Tortoise: I don't follow the press that we get, but it's inevitable to stumble across some from time to time. I try not to be directly influenced by it, but it's impossible not to be- to some degree- once you come across it. My perception of our band, however, is not influenced by it at all. One thing everyone should know about Tortoise is we're not going to put anything out there that we're not totally happy with because we don't want to be represented like that.

Musicscan: Does it bother you that you have been made out to be the epitome of the "post-rock" genre, which is solely a critic definition lacking any coherence and stringent content?

Tortoise: It was bothersome a few years back because it was frustrating to be associated with something that seemed like nonsense. As with most things, after a while you get used to it, and eventually come to expect it. Labels are ultimately constricting to creativity when the ultimate goal is to be free, to have no boundaries or parameters on whatever it is you're trying to do.

Musicscan: It seems like you are tremendously engaged in the Chicago music scene, collaborating with countless other musicians and artists almost continuously. How much influence and inspiration do you draw from these experiences for your work with Tortoise?

Tortoise: Tortoise is a part of our musical lives no more or less than any of the other things we're involved in. All musical undertakings have equal bearing. Our involvement in Tortoise influences our work with other bands, just as our involvement in other things influences our work with Tortoise...it's a healthy cycle.

Musicscan: Do you think you would sound differently if you all were located in a different city?

Tortoise: Absolutely. Chicago has a feel and energy like no other place. I think you can feel Chicago in the music we make.

Musicscan: Would you say the songs on your albums are somehow thematically connected and intertwined or does each song stand on its own with no direct relation to the other songs on the album?

Tortoise: The songs all stand on their own, but are brought into a common territory by the album, the way that the songs are put into sequence and tied together. We tend to view the album as one long composition.

Musicscan: What makes for a good live show in your opinion? Are you very much focused on what you are doing on stage or is there a strong interaction with the audience? Is the response and energy from the audience less direct and intense maybe or harder to make out or pick up when playing instrumental music if you would compare it to a rock band with 3 minute songs?

Tortoise: There's a lot that makes for a good live show: a well-programmed set list, a good performance from the band, a hyped crowd, good sounding stage/room/PA system, nice lighting and visuals, etc. I, personally, actually tend to tune out the audience when I perform, partly to quell my nervousness, but also because I get wrapped up in the music we're playing. But you can ALWAYS feel a hyped audience, and that's a great feeling.

Musicscan: What inspires you apart from music, literature or art?

Tortoise: My simple life is incredibly inspiring for me. My family, my friends...great food is always an inspiration. I love to cook...

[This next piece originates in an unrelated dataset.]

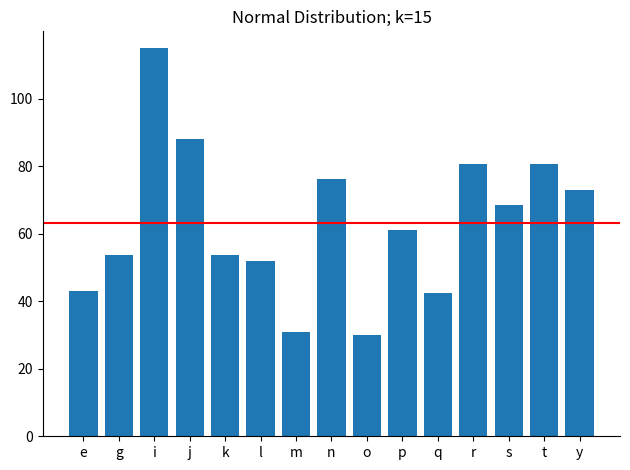

The value at g is 34.3. True or false?

False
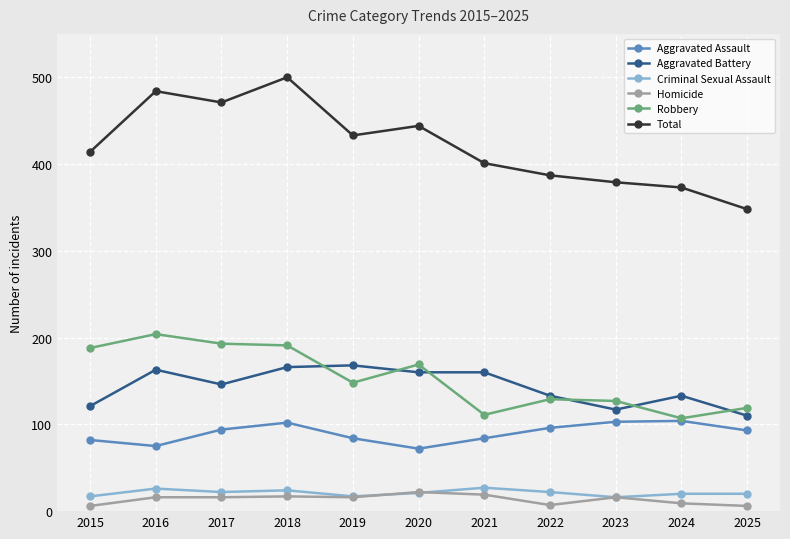

List the series in order of their peak value, highest first.

Total, Robbery, Aggravated Battery, Aggravated Assault, Criminal Sexual Assault, Homicide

Musicscan: You are going to curate All Tomorrow's Party this year. Can you already tell us some of the artists you have invited to play and why you chose them? How do you like the concept of the festival?

Tortoise: The concept of ATP is absolutely brilliant, and for this reason, I think Barry Hogan is a genius. Where else can anyone attend a festival like that? Some of the acts we chose are The Boredoms, Sun City Girls, Lighting Bolt, Mike Watt, Azita, Nobukazu Takemura, Prefuse 73, and The Seconds. We chose them because they are all awesome and we love their music, and they know how to "bring it".

Musicscan: What can we expect from Tortoise in the near future? Any further releases, tours, plans?

Tortoise: We have a new website (www.trts.com). We will be touring extensively throughout most of 2004, and into 2005...coming to a place near you soon!

Musicscan: Any last words or comments?

Tortoise: Tortoise thanks you for digging our music, we love our fans and thank you all for your support. Support live music by going to see shows, and support the artists by going to a website or your favorite store and buying the records, don't download them. Fuck George W. Bush. Power to the people.